If it is conceivable, then it is a possibility and all things are possible with God.
Therefore, whether He chooses to divide Himself has not been done but He is not, by that prescription, incapable of doing.
The fact is, no matter what "what if's" we manufacture, God could, by virtue of being God, do anything we could conceive.
The fact that God does not actualize all possibilities is not proof He can't.
Yet, facts do not exist outside his purview.
The nature of God has been debated and studied extensively over millenia. Both Simplicity and Aseity would be denied if God could split into two separate parts. That is, therefore, a bogus notion. It neither limits nor qualifies what God can or cannot do, because if he was to do that, then he would not be God.
Also, I do not think the phrase valid: "If it is conceivable, then it is a possibility...". One must ask —conceivable according to whom? We conceive of bogus notions, and discard them, every day! God has no bogus notions, although he does have some pretty fantastic plays on words.

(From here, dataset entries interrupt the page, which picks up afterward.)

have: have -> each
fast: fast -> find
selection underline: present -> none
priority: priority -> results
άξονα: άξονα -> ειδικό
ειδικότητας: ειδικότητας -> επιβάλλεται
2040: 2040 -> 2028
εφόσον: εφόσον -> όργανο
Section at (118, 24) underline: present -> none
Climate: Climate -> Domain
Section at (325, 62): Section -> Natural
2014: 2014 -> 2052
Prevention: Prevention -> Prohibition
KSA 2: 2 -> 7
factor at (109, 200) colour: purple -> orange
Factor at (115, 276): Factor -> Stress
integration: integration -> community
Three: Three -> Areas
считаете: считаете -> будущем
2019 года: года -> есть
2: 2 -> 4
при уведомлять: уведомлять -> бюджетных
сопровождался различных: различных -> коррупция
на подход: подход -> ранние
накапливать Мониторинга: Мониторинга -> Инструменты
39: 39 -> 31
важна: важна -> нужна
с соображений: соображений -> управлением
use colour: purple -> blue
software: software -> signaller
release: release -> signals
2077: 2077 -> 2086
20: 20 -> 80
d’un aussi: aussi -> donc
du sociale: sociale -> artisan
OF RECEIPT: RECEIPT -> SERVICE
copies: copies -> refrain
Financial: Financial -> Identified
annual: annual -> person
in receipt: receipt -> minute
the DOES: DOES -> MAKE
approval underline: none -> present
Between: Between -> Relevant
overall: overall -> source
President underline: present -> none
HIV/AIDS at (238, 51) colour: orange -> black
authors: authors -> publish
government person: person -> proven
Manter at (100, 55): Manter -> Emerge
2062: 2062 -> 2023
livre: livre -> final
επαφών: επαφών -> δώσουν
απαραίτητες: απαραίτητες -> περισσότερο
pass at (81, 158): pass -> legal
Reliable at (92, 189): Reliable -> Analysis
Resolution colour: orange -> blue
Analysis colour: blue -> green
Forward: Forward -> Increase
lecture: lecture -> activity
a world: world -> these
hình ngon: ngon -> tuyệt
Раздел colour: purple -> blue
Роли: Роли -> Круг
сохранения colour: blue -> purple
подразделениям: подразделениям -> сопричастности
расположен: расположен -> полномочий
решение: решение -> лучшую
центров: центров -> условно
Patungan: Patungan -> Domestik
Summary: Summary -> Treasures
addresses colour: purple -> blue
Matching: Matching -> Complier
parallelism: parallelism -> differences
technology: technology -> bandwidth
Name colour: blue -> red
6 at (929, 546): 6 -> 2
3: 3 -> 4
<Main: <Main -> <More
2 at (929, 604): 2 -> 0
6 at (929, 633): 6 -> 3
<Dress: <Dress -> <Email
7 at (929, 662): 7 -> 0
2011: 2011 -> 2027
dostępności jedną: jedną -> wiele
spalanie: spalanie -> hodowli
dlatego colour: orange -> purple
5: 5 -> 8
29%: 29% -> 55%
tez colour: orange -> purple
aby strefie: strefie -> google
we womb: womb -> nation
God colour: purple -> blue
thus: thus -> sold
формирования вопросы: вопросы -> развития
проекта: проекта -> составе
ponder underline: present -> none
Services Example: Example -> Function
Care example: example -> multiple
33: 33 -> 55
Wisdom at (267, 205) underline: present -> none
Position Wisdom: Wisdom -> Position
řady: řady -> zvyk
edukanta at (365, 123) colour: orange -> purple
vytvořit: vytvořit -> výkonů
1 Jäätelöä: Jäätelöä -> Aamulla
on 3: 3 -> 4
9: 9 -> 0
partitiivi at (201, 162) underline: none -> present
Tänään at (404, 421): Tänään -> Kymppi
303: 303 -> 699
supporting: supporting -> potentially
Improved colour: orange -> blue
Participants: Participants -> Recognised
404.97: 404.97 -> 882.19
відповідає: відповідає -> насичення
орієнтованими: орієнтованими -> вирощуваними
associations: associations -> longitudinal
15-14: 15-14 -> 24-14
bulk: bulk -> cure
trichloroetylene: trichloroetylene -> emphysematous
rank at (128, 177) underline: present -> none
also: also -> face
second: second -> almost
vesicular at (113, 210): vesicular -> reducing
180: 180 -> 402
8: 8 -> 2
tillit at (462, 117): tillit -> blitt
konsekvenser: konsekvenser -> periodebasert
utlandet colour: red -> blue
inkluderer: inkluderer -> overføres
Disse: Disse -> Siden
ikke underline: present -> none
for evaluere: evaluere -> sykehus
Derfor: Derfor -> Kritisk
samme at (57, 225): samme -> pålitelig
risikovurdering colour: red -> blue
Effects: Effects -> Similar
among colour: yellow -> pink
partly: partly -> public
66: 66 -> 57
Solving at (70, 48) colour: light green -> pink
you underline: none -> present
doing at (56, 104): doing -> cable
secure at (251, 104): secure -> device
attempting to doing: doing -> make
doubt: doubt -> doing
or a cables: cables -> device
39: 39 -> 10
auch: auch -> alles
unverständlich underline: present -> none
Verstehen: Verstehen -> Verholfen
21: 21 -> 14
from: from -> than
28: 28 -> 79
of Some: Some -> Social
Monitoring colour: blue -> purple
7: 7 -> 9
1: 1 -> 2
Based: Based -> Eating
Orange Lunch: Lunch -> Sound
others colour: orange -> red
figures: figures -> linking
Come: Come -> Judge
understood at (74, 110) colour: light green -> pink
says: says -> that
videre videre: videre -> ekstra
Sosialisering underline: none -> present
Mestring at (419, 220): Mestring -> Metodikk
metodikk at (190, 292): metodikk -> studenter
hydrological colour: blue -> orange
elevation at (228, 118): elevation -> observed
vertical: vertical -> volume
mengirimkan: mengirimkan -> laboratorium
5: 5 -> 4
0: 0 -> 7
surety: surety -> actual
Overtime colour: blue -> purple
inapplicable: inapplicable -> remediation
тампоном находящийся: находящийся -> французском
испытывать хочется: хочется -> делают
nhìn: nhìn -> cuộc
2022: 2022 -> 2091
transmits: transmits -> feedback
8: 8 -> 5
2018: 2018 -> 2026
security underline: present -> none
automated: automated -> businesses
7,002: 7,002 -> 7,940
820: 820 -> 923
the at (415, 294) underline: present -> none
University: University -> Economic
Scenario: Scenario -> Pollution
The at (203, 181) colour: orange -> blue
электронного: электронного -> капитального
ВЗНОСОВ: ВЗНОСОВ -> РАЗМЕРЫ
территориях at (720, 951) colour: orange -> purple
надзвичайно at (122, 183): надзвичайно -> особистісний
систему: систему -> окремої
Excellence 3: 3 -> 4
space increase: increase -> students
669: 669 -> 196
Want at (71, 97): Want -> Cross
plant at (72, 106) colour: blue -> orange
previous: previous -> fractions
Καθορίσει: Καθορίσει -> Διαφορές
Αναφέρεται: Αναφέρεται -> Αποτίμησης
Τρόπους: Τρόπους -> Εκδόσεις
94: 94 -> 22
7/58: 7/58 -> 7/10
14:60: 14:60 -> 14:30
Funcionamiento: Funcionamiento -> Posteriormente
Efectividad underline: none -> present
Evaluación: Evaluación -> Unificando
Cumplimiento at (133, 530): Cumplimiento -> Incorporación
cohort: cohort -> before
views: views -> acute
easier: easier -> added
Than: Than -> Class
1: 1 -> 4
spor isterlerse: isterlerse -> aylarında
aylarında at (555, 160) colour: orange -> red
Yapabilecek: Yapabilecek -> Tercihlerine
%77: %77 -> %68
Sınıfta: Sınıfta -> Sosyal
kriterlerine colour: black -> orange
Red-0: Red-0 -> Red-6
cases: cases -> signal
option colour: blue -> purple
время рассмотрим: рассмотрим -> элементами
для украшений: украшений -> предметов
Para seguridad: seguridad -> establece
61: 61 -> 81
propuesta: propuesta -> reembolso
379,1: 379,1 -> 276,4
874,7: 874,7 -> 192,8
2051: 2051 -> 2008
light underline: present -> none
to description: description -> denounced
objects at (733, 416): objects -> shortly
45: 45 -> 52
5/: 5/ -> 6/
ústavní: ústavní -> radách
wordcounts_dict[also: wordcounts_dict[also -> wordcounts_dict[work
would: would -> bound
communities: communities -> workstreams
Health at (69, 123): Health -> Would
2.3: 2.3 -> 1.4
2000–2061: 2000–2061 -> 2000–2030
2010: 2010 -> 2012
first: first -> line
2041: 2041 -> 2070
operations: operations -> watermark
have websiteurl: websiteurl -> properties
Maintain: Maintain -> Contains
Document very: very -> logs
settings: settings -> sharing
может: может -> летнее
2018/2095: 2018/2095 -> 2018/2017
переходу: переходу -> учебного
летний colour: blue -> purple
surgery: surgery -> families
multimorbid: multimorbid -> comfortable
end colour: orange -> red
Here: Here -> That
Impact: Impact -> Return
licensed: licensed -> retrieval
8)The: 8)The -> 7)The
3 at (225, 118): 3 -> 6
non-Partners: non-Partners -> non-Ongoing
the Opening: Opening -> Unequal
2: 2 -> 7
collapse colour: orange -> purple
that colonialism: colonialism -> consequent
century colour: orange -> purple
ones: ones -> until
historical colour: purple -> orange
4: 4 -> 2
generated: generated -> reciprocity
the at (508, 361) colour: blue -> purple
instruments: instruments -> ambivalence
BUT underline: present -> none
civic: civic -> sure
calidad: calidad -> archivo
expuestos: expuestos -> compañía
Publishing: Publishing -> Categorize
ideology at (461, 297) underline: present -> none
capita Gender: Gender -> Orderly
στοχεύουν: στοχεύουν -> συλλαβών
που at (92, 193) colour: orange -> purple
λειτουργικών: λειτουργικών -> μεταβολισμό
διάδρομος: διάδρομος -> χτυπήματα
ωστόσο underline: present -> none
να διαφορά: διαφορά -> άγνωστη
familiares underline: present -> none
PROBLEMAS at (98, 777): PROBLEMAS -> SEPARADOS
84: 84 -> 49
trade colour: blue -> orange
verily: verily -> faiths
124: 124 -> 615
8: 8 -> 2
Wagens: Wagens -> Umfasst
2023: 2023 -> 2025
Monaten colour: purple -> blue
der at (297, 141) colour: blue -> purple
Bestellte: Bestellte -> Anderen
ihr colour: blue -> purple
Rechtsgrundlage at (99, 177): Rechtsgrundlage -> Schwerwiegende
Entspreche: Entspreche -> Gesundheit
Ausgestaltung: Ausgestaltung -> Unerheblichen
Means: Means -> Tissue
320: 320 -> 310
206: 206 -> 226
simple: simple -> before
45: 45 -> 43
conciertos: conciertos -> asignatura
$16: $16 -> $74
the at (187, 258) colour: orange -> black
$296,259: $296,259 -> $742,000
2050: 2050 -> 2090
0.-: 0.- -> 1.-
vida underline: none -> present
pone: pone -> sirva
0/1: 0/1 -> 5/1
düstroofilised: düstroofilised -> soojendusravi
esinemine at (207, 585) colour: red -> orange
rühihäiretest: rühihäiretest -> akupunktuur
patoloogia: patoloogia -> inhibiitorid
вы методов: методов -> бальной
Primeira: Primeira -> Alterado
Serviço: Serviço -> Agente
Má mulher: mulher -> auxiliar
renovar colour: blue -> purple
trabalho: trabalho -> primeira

But again, we have no reason to call something impossible unless we are conjecturing. Looking back, has more than what was possible ever happened? That, and nothing else, ever happened. So why do we suppose anything else was possible? God did not cause it to happen—therefore it could not have happened.
Lol, this is the madness into which logic has taken me. And poor
@fastfredy0 is digging his heels in, trying not to succumb. Here you go Freddy—put it in proposition form: Nothing comes to pass but by God ordaining it do so. If God does not ordain it, it does not come to pass. If it came to pass, God ordained it; how then, can something be possible, if God did not ordain it?
Can anyone here show me rationally, or even Biblically, that anything is possible that does not come to pass? And just to head off at the pass this one I have heard— Where God says, "If you had done x, I would have done y", or, "If you had not done w, I would not have done z", that still doesn't mention what 'could have happened', but what someone 'should have done', at most.